START Dataset extract
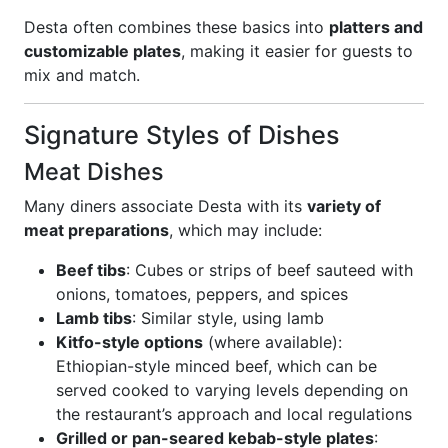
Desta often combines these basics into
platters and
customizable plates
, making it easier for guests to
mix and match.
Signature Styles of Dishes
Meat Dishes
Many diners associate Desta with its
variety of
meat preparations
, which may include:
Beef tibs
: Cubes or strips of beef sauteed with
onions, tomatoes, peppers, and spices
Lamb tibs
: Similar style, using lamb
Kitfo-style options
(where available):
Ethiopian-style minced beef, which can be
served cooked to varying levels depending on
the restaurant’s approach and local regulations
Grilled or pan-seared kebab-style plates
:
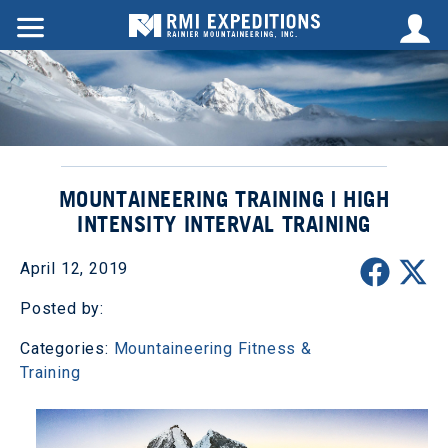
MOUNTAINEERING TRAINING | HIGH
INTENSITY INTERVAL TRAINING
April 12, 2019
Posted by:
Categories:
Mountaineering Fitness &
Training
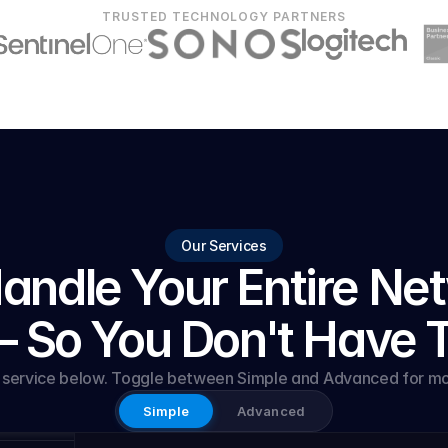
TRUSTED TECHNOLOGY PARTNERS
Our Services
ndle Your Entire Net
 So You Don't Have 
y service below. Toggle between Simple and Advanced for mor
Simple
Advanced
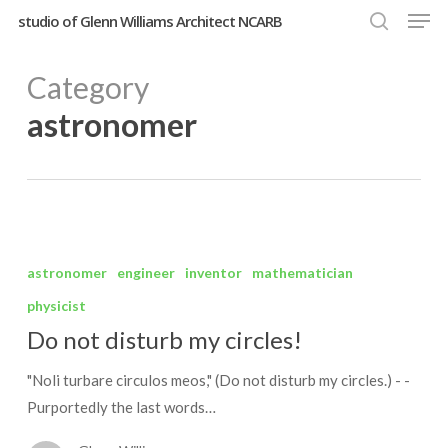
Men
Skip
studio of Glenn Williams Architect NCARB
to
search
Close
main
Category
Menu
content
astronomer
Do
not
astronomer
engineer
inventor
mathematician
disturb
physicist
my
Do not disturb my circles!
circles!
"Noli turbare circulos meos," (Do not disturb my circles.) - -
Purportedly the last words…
END Dataset extract
START Dataset extract
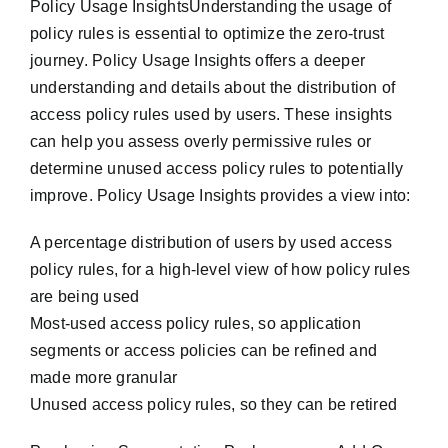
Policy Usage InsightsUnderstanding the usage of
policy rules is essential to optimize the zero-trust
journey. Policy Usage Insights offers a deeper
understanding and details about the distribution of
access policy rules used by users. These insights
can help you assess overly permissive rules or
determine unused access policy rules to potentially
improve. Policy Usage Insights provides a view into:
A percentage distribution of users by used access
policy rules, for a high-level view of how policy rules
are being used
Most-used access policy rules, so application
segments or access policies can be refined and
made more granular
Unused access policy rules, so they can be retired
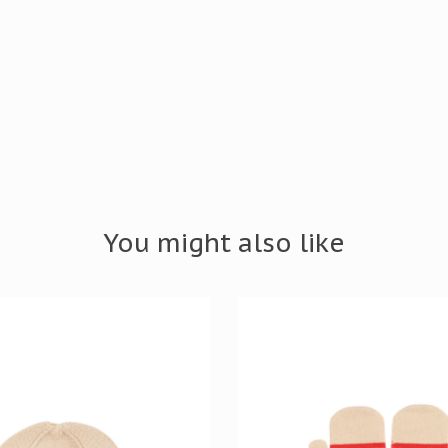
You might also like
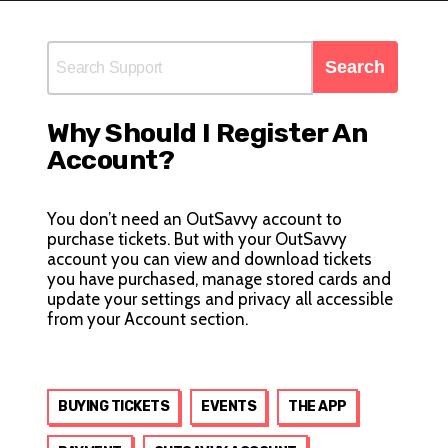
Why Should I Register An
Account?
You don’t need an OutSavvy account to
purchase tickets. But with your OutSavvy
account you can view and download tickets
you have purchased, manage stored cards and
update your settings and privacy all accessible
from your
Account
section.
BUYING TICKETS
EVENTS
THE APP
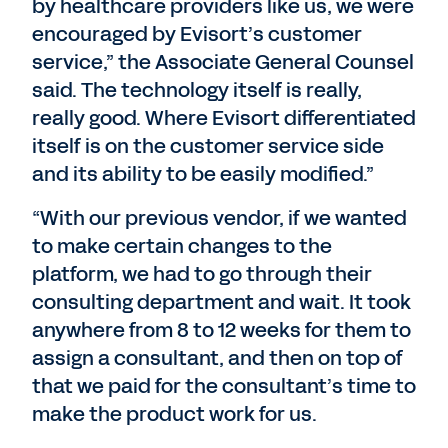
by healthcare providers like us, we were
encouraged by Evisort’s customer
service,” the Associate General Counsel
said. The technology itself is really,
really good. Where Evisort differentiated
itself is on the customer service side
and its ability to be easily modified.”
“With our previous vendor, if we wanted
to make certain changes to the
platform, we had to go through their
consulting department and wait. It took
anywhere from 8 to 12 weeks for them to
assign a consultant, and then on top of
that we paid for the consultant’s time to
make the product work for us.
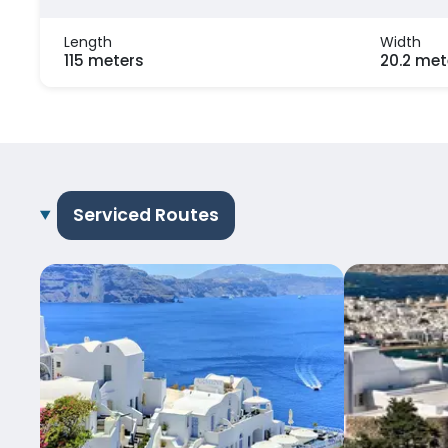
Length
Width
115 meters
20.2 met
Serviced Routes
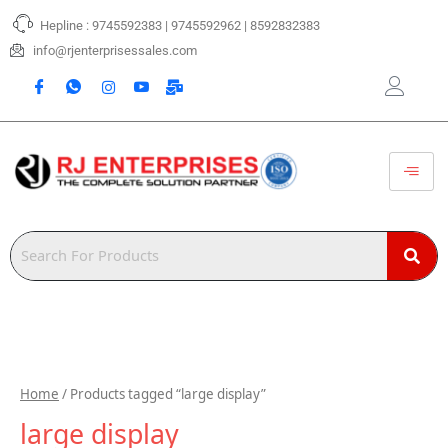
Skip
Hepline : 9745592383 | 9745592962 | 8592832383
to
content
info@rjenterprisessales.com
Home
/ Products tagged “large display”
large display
END Dataset extract
START Dataset extract
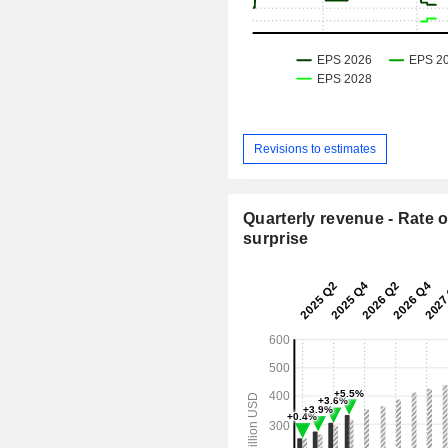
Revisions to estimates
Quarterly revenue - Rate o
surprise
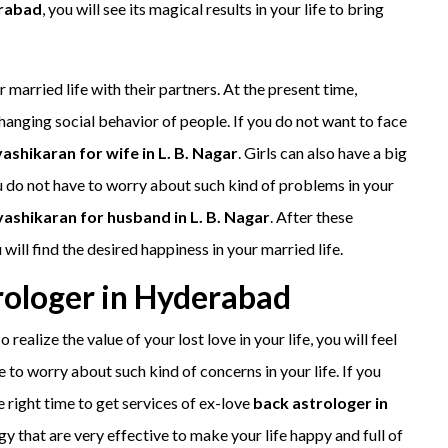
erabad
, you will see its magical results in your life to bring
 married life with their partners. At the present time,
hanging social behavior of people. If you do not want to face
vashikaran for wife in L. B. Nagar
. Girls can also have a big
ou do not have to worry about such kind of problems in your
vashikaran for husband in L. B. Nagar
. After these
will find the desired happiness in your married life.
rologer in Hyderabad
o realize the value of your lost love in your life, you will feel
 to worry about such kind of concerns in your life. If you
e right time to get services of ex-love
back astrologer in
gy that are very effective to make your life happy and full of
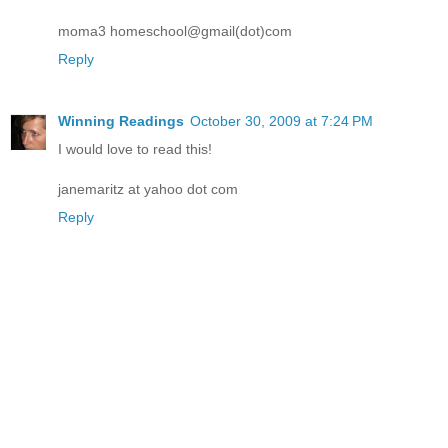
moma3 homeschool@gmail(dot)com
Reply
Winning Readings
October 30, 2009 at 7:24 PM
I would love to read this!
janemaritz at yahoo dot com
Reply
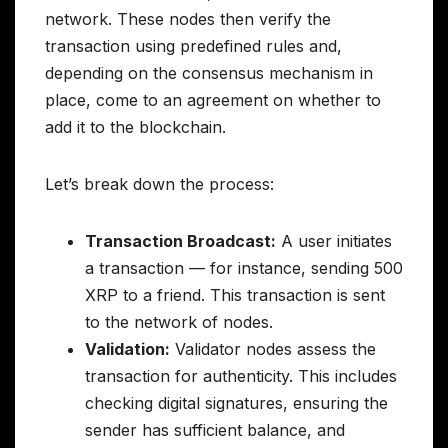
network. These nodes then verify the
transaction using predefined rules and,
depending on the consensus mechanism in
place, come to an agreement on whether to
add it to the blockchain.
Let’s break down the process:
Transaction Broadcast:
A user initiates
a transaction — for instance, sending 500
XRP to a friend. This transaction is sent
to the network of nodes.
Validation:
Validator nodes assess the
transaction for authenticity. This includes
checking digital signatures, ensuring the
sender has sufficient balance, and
END Dataset extract
* Job
Identify the lines above that contain the word "Desta", then copy them.

* Answer to the problem
Desta often combines these basics into
Many diners associate Desta with its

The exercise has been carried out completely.